Task statement →
Look for the line containing "pinky tip: (217, 270)" in the listing below; from there, output every line exactly, the last one included.

[Opening Record set section]

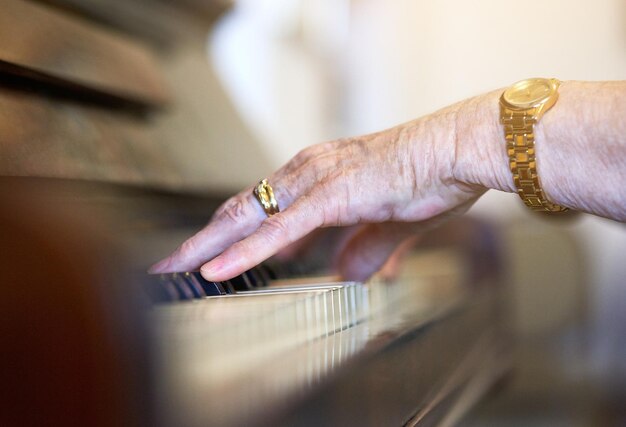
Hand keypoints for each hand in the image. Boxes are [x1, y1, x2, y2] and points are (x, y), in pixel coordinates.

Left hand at [150, 98, 494, 280]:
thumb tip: (346, 275)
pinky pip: (279, 230)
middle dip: (201, 240)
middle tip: (167, 265)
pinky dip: (245, 251)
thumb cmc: (426, 177)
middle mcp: (306, 172)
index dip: (226, 233)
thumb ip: (362, 250)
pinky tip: (217, 270)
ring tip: (173, 270)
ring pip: (247, 217)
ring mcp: (315, 181)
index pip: (258, 207)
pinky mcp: (332, 194)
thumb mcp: (387, 223)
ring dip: (208, 246)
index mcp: (316, 176)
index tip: (204, 257)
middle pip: (239, 210)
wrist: (456, 151)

[Closing Record set section]

Completed exercise →
pinky tip: (217, 270)
ring tip: (173, 270)
ring pip: (247, 217)
ring mcp: (315, 181)
index pip: (258, 207)
pinky mcp: (332, 194)
thumb mcp: (387, 223)
ring dip: (208, 246)
index mcp: (316, 176)
index tip: (204, 257)
middle pip: (239, 210)
wrist: (456, 151)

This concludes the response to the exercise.